Maps for Drug Discovery
Are we at a tipping point for AI answers to big biological questions? Time to ascend!
Stephanie Sutton | | 3 min read | News
Artificial intelligence (AI) expert BenchSci has introduced a new technology called ASCEND, which the company claims can help reduce trial-and-error experimentation in pharmaceutical research. The tool uses natural language processing and image machine learning to decode experiments conducted across all disease areas – and it is being explored by big pharma companies, including Amgen.
“A key challenge in drug discovery is better navigating the complexity of biology. There is so much information out there, and AI can and should play a big role in helping solve this,” says Liran Belenzon, co-founder and CEO. “Most uses of AI in drug discovery are in chemistry and drug design, but we are looking to use AI to navigate and decode research at scale. Many pieces of the disease picture are collected in searchable documents, such as journal publications or internal lab notebooks, but there has never been a holistic way to connect all of the evidence to see how the pieces fit together.”
The new tool can connect research to read and interpret millions of data sources in the same way that a PhD scientist would – creating what Belenzon refers to as a “map” for the biology of diseases. Ultimately, the aim is to map out biological connections to help researchers understand the underlying mechanisms that cause disease, which may then provide insights to help cure them.
Belenzon explains, “Maps help people find where they are going. Without a map, you’d be wandering around aimlessly hoping to come across your destination. Maybe you know the general direction, but, without smart tools, it’s incredibly challenging and inefficient to get there. ASCEND is the map that shows scientists some of the best paths forward to help guide their research. Along the way they may adjust their destination due to other discoveries they encounter, or abandon a path altogether because it’s at a dead end.”
AI is attracting increasing attention in the pharma industry and today there are a wide range of different solutions on the market. However, Belenzon argues that it’s important not to adopt AI for the sake of it – equally, developers working on AI solutions need to make sure their product has purpose.

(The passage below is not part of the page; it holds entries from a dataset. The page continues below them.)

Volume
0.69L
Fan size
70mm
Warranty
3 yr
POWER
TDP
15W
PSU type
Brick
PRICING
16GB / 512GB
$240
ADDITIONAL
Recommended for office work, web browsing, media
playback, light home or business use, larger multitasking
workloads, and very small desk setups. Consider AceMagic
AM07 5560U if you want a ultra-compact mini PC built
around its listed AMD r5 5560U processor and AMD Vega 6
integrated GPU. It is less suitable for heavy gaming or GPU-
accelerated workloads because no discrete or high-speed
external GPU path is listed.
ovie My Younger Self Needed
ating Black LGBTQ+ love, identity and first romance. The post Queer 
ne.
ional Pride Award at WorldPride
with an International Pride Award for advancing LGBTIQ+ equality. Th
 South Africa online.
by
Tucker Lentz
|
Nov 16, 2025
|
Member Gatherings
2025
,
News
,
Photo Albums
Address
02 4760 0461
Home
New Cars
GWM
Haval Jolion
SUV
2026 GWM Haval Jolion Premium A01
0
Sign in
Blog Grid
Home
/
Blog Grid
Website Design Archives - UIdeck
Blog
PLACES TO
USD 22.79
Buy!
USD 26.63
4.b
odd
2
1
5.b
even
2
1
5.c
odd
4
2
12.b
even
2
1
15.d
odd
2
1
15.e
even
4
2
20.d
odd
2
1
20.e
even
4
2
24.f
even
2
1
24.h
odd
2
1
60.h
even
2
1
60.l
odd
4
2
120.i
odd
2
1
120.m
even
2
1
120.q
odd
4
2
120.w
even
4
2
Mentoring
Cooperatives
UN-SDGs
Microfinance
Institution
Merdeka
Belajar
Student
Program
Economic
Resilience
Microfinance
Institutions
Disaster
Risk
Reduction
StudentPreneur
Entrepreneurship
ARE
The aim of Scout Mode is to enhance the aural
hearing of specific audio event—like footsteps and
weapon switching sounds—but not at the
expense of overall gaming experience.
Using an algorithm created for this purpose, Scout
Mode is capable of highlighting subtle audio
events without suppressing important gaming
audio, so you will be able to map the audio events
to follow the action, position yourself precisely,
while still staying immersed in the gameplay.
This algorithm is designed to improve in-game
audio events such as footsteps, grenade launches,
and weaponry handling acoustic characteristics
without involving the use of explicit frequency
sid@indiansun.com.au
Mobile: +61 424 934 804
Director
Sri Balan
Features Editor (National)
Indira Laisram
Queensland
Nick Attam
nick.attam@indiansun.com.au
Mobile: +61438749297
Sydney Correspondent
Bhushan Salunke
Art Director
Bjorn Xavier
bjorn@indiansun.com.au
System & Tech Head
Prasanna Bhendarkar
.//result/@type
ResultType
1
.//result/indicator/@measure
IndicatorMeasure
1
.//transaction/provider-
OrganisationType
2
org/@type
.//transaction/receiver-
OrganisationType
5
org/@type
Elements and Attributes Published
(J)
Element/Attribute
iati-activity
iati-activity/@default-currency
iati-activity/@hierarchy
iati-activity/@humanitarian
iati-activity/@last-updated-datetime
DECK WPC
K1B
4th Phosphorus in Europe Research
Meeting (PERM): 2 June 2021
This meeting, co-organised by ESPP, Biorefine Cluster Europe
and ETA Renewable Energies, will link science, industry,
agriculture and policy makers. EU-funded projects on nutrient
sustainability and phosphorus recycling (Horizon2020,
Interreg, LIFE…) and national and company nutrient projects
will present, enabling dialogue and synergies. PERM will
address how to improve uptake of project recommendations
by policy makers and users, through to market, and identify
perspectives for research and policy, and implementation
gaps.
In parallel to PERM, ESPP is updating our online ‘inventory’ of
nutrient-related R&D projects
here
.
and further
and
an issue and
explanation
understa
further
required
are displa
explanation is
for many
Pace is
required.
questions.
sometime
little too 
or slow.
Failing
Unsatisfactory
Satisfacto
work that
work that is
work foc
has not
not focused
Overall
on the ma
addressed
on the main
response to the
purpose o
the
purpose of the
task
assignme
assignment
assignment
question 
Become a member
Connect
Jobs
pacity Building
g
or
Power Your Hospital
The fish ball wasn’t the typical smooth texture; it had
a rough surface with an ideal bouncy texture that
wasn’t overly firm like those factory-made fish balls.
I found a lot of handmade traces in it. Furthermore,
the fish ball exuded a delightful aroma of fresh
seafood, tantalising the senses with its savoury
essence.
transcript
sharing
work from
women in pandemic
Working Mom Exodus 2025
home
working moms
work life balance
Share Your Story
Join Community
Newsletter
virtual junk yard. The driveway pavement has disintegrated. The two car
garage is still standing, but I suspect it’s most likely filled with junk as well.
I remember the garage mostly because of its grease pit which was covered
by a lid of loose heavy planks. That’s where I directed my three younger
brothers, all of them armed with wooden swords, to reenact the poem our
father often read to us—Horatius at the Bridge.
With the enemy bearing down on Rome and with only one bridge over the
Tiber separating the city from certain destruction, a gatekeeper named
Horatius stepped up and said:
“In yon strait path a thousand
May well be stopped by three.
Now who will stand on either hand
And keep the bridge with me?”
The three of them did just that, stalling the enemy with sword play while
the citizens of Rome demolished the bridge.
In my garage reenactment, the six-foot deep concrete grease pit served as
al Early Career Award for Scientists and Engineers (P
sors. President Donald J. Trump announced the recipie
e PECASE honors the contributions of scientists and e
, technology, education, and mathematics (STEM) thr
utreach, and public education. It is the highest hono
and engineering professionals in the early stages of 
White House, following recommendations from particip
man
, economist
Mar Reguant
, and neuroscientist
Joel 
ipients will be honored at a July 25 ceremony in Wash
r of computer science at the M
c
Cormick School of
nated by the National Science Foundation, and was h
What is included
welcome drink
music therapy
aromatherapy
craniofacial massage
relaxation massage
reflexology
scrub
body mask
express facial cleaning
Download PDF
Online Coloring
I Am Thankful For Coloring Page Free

“AI solutions must be able to solve real problems in a scalable way, otherwise it’s just emerging technology that is still in the early stage. No pharma company is looking to deploy AI, they are looking to solve problems,” says Belenzon.
In the future, Belenzon believes that every single drug discovery program will be backed by AI in some way. “Just as chatGPT is demonstrating how it can disrupt much of the arts, humanities, and internet search areas with large language models, we believe that novel machine learning approaches have the power to transform the entire drug discovery process. Our tool can actually understand what people did, how they did it, and what the result was. This isn’t just surfacing where to look, but also how to get there and the likelihood of it working. This technology allows for a completely different approach to how a pharmaceutical company can operate based on high-evidence resolution. It works on objectivity versus subjectivity. With that better evidence foundation, one can imagine a future pharmaceutical company being much more reliant on AI-driven solutions, which will ultimately expedite better medicine, more safely and more economically to patients.”